Given two strings text1 and text2, return the length of their longest common subsequence. If there is no common subsequence, return 0.

A subsequence of a string is a new string generated from the original string with some characters (can be none) deleted without changing the relative order of the remaining characters. For example, "ace" is a subsequence of "abcde".

A common subsequence of two strings is a subsequence that is common to both strings.

Example 1

Input: text1 = "abcde", text2 = "ace" Output: 3
Explanation: The longest common subsequence is "ace" and its length is 3.

Example 2

Input: text1 = "abc", text2 = "abc" Output: 3 Explanation: The longest common subsequence is "abc" and its length is 3.

Example 3

Input: text1 = "abc", text2 = "def" Output: 0 Explanation: There is no common subsequence.

Steps

The problem can be efficiently solved using dynamic programming. We'll create a 2D array dp where dp[i][j] represents the length of the longest common subsequence of text1.substring(0, i) and text2.substring(0, j).

  1. Initialization: Create a dp array of size (m+1) x (n+1), where m and n are the lengths of text1 and text2 respectively. Initialize the first row and first column to 0.

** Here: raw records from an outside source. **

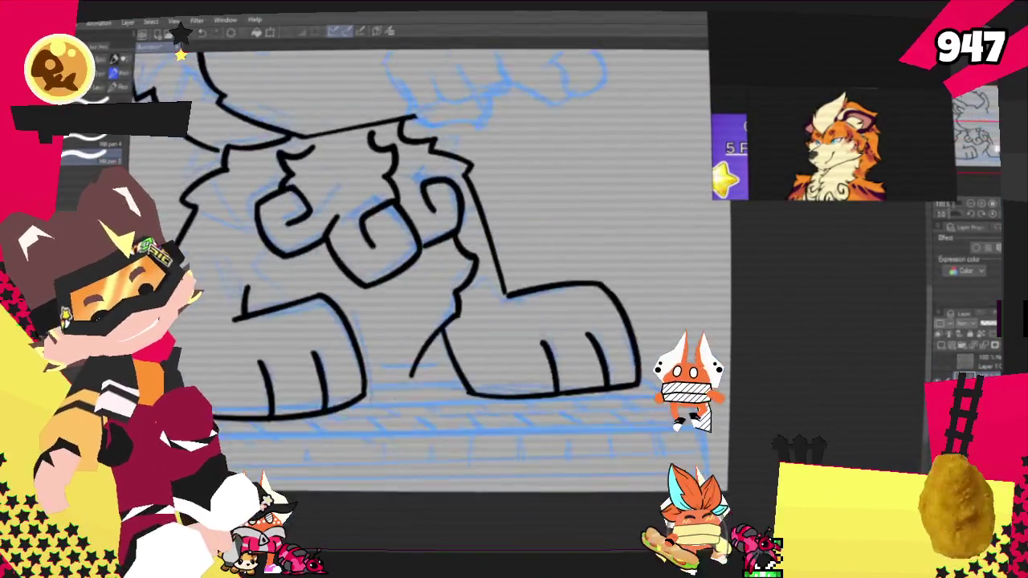
pyautogui.moveTo(489, 541); pyautogui.dragTo(532, 477)
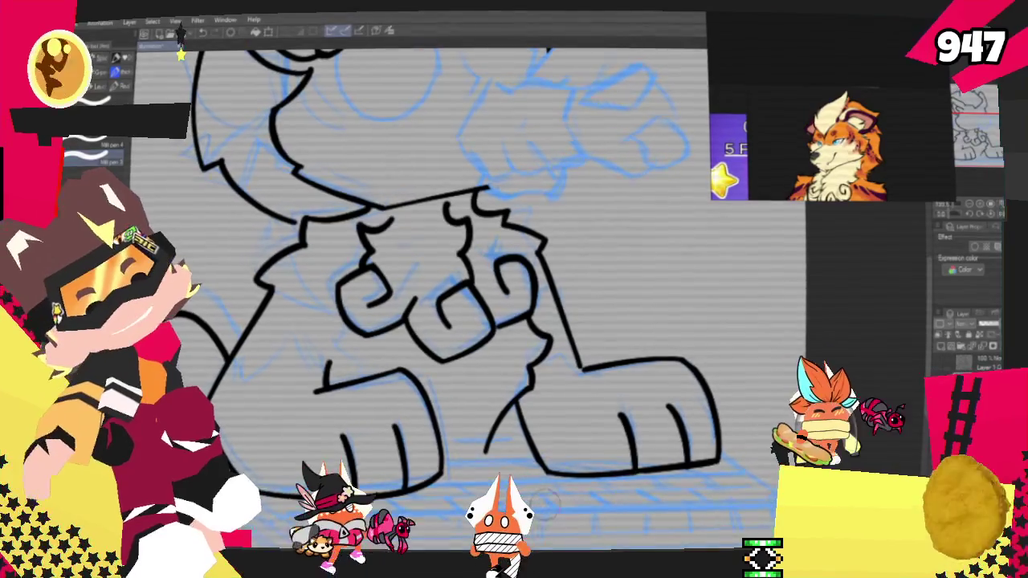
pyautogui.moveTo(450, 241)
pyautogui.mouseDown()
pyautogui.moveTo(426, 353)
pyautogui.moveTo(442, 514)
pyautogui.mouseUp()
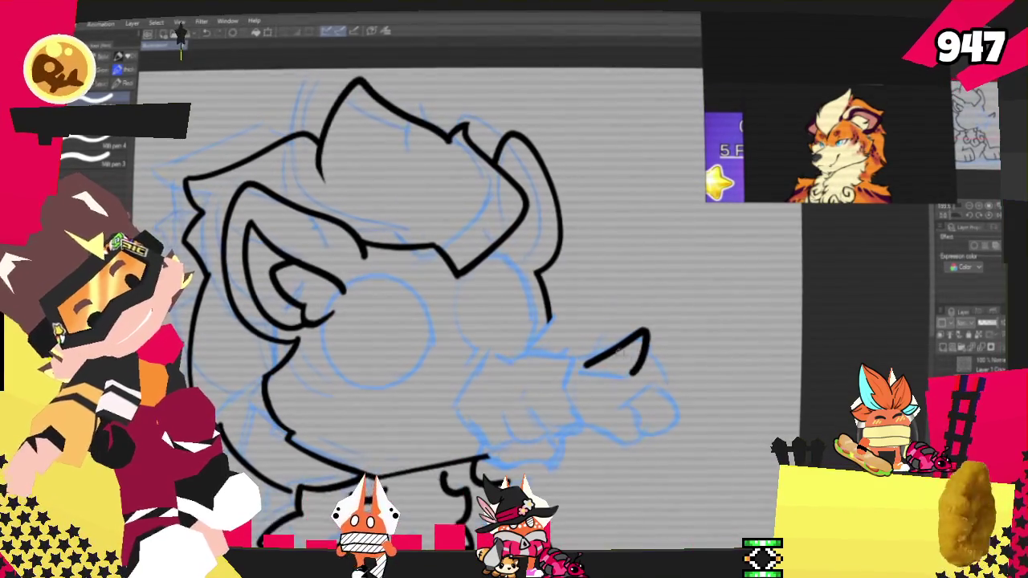
# Step: Ink a pointed triangle at the outstretched fist, redrawing its closing base line
pyautogui.moveTo(587, 365); pyautogui.dragTo(634, 374)
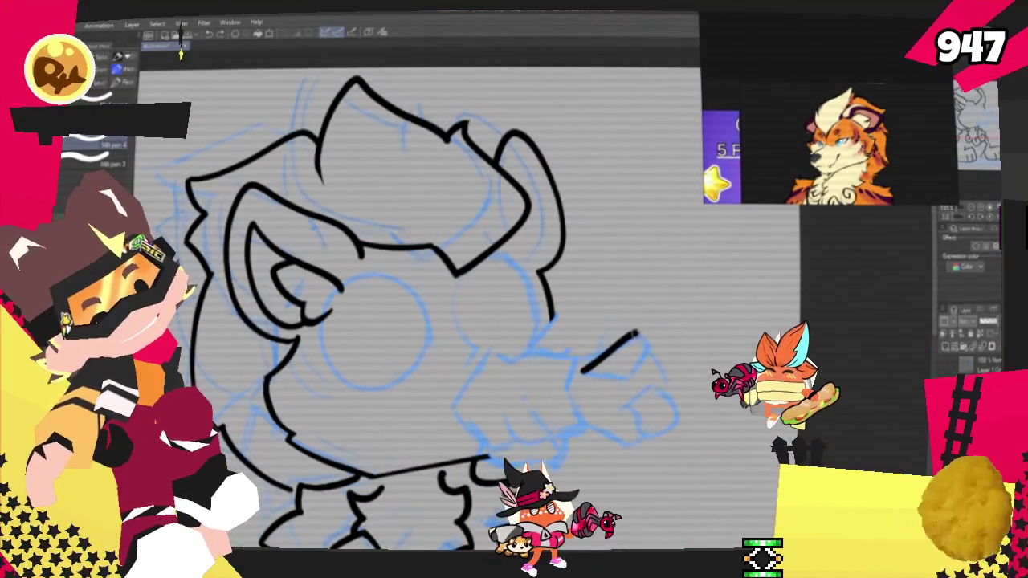
pyautogui.moveTo(637, 377); pyautogui.dragTo(578, 371)
pyautogui.press('ctrl+z')
pyautogui.press('ctrl+z')
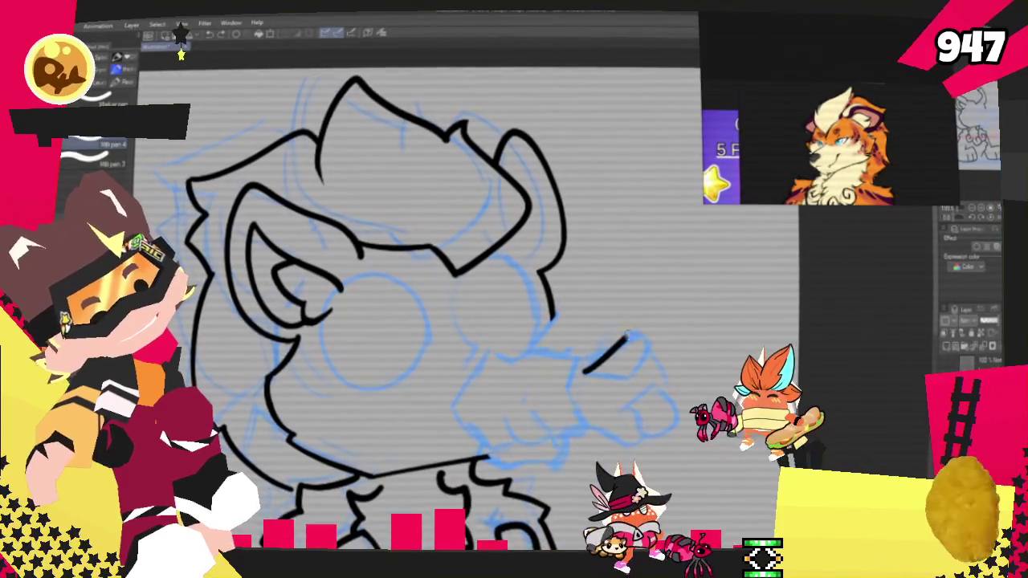
pyautogui.moveTo(635, 372); pyautogui.dragTo(585, 374)
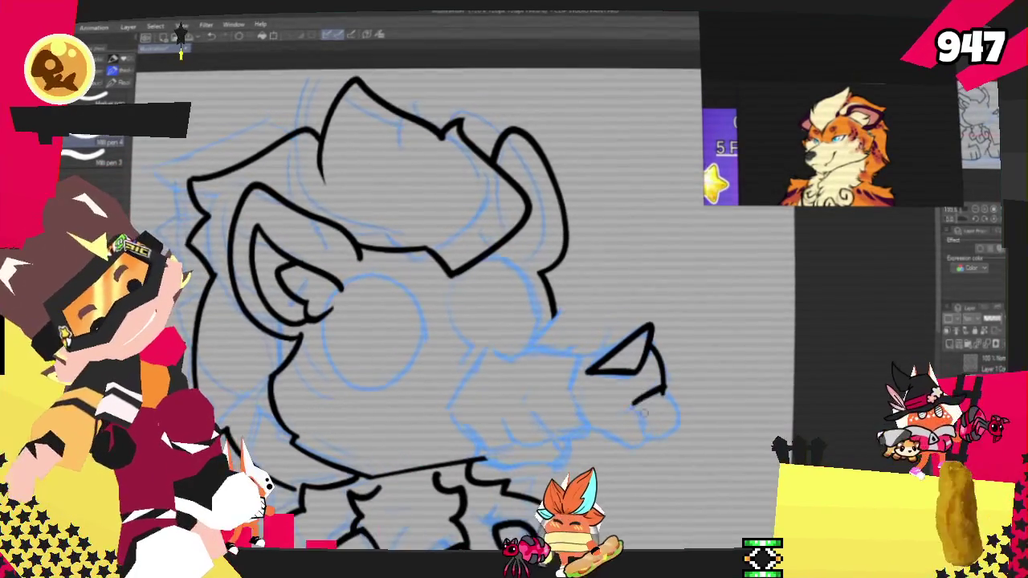
# Step: Start a rounded curve below the triangle, dropping the last closing stroke
pyautogui.moveTo(633, 408); pyautogui.dragTo(676, 432)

  2. Iteration: Iterate through the dp array. For each cell dp[i][j]:

    • If text1[i-1] equals text2[j-1], it means we found a common character. In this case, dp[i][j] is dp[i-1][j-1] + 1.
    • Otherwise, dp[i][j] is the maximum of dp[i-1][j] and dp[i][j-1], representing either taking the LCS from the previous row or the previous column.
  3. Result: The value at dp[m][n] will be the length of the longest common subsequence of text1 and text2.

Explanation

The dynamic programming approach works by building up the solution from smaller subproblems. Each cell dp[i][j] considers the longest common subsequence found so far. If the characters at text1[i-1] and text2[j-1] match, we extend the LCS by 1. Otherwise, we take the maximum LCS from the subproblems ending at either text1[i-1] or text2[j-1]. This avoids redundant calculations by storing and reusing the results of subproblems.

Code

function longestCommonSubsequence(text1: string, text2: string): number {
    const m = text1.length;
    const n = text2.length;

    // Create a DP array and initialize it
    const dp: number[][] = Array(m + 1).fill(0).map(() => Array(n + 1).fill(0));

    // Iterate through the DP array
    for (let i = 1; i <= m; i++) {
        for (let j = 1; j <= n; j++) {
            if (text1[i - 1] === text2[j - 1]) {
                dp[i][j] = dp[i - 1][j - 1] + 1;
            } else {
                dp[i][j] = Math.max(dp[i - 1][j], dp[i][j - 1]);
            }
        }
    }

    // The bottom-right cell contains the length of the LCS
    return dp[m][n];
};

Complexity

  • Time Complexity: O(m*n), where m and n are the lengths of the input strings. This is due to the nested loops iterating through the DP array.
  • Space Complexity: O(m*n), as we use a 2D array to store the DP table. This could be optimized to O(min(m,n)) using space optimization techniques (only storing the previous row or column).